====== PASSAGE ======
I came across this and thought it might be helpful to the c-section mamas out there. I'm not one of them but have much respect for anyone who goes through it!
http://www.skepticalob.com/2013/01/an-ode-to-c-section-mothers.html
I came across this and thought it might be helpful to the c-section mamas out there. I'm not one of them but have much respect for anyone who goes through it!
http://www.skepticalob.com/2013/01/an-ode-to-c-section-mothers.html
grapefruit / 4823 posts
Love this! I have never been 'ashamed' of my csection, because I did in that moment what I thought was best to make sure my baby made it into this world safely and healthy. But I can understand why many moms feel as if they failed.
wonderful grape / 20453 posts
Nice article!
I wish there wasn't so much broohaw over how you have the baby. Baby's ok, moms ok? That is all that matters, nobody should beat themselves up over HOW that baby comes out!
pomelo / 5789 posts
Thanks for sharing. I feel like a failure for not being able to deliver my baby naturally......but I was willing to do whatever it took for him to be delivered healthy, even if that included my worst nightmare of being cut open.
pear / 1579 posts
That article was very uplifting, at least for me. My water broke when I was 34w3d and when they started the induction process on a Tuesday night (2 days later), I had only progressed to a tight 3 cm by Wednesday night. When my doc said c-section, I cried like a baby, but I knew it was best. Although I didn't do it naturally, I did it. We are both safe & healthy and I feel just as proud as a woman that did it naturally!
====== STUDY MATERIAL ======
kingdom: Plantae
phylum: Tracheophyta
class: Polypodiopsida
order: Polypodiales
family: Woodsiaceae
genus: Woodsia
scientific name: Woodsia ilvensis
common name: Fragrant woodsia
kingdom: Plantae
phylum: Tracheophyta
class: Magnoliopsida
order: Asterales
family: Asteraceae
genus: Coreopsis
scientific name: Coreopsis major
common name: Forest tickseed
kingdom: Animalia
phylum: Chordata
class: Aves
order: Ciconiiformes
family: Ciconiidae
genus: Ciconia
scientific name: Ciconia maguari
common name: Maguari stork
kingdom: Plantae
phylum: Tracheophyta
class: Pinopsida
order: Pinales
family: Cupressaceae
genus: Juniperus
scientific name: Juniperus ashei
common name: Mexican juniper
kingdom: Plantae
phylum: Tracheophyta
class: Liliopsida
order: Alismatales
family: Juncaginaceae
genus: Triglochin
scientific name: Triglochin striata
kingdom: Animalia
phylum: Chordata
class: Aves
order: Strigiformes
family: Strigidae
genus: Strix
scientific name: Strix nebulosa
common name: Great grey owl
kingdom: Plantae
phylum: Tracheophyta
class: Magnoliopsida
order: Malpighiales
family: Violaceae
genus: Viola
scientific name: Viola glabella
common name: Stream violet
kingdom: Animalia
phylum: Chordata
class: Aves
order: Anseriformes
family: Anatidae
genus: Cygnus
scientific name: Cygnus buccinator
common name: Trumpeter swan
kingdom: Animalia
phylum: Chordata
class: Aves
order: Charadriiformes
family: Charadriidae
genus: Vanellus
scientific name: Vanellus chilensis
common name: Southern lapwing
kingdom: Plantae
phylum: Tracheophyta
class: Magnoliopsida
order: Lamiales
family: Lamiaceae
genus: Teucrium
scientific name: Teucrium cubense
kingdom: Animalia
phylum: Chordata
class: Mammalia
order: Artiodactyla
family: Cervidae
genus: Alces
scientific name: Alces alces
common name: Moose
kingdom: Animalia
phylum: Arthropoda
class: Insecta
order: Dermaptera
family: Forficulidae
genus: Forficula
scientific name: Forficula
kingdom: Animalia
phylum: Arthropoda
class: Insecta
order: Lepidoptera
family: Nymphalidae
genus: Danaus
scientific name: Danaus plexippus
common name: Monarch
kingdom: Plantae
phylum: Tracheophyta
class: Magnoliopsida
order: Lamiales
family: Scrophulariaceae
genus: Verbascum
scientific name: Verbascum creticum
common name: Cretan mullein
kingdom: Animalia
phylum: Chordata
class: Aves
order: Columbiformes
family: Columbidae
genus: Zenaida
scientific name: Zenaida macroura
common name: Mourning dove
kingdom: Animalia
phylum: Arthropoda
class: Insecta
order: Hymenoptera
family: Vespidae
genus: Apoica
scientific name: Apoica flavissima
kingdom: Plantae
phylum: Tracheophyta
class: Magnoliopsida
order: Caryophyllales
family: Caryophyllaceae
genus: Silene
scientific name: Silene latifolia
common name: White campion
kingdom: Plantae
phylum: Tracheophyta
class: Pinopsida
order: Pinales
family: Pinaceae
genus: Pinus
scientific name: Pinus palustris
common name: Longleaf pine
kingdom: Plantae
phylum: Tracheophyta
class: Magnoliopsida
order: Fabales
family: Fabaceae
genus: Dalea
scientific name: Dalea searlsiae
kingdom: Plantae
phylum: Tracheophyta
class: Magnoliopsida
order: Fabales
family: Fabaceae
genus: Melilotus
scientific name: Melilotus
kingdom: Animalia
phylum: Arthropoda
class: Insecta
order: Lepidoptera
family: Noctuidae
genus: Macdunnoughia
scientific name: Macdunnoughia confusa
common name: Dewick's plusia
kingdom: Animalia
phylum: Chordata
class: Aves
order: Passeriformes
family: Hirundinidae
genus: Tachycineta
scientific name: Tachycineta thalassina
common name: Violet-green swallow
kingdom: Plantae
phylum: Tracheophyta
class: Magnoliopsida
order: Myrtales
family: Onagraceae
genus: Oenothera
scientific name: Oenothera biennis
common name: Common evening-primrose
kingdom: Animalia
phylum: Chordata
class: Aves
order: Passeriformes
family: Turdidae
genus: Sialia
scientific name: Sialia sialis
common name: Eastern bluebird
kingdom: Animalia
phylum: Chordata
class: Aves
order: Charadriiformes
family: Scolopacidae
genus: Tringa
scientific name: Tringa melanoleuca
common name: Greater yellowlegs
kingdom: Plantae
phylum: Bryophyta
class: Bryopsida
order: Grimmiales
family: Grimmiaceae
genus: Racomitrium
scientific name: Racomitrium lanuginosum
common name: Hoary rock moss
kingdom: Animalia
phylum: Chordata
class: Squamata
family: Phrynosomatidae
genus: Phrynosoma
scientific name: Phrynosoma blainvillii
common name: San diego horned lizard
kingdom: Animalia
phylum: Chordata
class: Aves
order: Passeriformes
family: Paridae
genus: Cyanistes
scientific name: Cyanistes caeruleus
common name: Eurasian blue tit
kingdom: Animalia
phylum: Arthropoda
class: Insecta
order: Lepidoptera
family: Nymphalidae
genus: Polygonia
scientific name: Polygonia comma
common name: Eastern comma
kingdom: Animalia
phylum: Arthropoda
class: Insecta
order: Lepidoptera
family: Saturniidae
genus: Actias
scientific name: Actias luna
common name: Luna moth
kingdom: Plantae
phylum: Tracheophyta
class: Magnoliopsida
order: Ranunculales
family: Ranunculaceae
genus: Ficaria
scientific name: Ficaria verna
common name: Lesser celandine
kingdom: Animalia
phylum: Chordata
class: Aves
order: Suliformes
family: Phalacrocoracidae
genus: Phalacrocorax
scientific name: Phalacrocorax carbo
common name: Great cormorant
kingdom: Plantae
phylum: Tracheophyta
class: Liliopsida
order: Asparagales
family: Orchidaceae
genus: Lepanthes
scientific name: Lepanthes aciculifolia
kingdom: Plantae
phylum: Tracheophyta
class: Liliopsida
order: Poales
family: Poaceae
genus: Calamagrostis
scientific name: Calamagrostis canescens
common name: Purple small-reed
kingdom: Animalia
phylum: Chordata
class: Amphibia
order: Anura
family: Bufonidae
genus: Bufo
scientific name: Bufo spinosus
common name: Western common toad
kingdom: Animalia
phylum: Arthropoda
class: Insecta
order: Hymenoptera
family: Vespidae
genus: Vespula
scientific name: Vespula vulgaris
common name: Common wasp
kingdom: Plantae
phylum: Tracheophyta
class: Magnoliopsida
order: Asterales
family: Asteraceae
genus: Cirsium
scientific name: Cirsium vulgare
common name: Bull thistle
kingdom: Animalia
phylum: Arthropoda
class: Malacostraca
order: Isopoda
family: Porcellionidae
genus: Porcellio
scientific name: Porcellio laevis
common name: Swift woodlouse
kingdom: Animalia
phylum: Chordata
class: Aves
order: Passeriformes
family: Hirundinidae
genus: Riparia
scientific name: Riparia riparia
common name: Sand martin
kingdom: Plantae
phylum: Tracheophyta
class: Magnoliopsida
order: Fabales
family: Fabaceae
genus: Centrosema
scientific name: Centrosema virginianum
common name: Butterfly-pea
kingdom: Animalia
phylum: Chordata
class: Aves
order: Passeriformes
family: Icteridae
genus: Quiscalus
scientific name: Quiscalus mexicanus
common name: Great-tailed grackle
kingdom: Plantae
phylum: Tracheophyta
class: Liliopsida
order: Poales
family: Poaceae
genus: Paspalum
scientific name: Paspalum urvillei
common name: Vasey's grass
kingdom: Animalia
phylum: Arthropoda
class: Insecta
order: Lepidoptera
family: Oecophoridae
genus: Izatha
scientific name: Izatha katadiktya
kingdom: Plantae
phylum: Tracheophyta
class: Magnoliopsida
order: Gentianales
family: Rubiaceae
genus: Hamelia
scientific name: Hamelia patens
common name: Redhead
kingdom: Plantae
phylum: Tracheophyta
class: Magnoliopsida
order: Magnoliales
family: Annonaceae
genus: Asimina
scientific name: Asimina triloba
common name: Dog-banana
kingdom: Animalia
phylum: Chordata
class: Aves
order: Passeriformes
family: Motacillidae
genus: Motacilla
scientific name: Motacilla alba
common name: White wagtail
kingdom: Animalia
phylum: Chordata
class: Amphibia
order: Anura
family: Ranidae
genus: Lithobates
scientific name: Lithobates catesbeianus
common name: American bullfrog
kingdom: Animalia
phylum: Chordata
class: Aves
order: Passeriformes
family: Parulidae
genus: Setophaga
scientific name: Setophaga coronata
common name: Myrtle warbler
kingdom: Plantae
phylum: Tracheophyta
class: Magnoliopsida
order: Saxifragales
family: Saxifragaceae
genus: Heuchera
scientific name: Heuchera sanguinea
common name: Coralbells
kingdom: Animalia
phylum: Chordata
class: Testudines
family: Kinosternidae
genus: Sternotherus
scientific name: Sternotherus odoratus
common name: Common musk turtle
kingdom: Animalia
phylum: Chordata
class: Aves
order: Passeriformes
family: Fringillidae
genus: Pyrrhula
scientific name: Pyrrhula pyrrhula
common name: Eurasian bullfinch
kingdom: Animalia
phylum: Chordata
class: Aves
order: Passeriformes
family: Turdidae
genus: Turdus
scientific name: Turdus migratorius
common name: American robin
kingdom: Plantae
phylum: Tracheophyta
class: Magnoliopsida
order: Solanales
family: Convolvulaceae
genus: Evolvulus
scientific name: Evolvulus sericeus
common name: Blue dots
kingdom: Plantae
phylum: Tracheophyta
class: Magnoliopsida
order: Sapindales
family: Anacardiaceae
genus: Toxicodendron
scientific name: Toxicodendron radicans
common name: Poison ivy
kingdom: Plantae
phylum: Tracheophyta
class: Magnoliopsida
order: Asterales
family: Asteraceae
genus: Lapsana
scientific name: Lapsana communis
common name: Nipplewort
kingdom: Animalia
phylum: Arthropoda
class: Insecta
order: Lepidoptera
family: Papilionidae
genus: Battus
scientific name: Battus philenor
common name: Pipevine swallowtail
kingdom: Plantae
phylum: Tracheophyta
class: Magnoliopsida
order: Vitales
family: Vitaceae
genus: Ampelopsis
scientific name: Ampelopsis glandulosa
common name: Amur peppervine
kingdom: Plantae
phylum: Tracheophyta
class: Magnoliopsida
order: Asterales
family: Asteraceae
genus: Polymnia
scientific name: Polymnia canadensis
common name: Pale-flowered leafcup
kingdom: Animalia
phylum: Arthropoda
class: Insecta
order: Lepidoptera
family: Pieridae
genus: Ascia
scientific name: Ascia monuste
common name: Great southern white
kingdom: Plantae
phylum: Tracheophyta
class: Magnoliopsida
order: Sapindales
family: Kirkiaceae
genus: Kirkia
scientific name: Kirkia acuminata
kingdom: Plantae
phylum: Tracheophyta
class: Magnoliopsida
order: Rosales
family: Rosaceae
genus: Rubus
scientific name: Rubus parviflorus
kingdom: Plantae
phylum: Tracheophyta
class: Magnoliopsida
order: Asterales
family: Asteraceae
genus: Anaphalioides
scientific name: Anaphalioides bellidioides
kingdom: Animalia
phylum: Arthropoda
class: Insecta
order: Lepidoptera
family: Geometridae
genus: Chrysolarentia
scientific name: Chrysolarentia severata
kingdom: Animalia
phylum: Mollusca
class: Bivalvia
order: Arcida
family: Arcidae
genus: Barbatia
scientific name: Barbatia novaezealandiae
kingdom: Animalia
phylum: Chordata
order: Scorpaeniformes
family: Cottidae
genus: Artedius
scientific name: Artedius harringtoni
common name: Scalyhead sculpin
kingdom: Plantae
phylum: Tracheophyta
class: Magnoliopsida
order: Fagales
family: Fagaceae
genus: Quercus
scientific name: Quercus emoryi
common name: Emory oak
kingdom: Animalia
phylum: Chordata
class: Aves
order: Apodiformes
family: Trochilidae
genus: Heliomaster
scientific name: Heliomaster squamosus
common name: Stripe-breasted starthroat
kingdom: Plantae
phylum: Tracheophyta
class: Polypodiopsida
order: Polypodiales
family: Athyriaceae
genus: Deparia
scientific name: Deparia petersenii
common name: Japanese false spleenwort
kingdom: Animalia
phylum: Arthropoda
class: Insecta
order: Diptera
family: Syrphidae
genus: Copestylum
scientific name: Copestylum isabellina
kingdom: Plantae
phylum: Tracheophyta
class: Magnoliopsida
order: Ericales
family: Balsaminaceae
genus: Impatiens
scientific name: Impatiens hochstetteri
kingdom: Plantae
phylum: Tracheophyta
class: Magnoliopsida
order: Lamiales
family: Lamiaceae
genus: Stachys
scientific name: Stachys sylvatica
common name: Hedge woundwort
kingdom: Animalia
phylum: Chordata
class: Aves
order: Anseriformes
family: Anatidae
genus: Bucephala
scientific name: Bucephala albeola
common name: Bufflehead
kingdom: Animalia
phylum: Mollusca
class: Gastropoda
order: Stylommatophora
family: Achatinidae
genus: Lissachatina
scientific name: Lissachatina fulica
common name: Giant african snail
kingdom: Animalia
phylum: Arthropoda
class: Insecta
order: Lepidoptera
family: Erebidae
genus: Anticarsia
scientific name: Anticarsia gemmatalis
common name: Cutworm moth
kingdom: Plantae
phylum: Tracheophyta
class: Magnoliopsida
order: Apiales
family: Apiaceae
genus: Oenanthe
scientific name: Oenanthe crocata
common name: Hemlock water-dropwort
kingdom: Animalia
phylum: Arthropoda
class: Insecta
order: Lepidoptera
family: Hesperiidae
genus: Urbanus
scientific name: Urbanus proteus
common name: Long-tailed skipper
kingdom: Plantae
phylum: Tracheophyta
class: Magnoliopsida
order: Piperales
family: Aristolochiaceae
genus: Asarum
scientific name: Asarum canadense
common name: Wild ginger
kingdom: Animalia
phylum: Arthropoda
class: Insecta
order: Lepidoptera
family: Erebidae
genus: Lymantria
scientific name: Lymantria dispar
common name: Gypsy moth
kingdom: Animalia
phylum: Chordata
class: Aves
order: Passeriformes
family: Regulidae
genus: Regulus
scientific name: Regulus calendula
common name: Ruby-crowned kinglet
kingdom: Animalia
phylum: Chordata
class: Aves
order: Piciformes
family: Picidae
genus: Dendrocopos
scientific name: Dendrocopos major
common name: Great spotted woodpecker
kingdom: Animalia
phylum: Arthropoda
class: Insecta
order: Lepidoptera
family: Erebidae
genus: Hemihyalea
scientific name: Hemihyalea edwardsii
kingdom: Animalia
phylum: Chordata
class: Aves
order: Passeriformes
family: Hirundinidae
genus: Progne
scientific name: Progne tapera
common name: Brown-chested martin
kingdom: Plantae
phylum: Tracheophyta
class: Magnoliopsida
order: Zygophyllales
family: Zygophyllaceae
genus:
======
__YOUR GOAL__:
In the c-section thread, why does the poster listed as "grapefruit" say she has never felt ashamed of her c-section? Answer in one to three sentences. The records come from a different source than the thread.

__RESULT__:
She says she has never been ashamed because, in that moment, she did what she thought was best to make sure her baby made it into the world safely and healthy.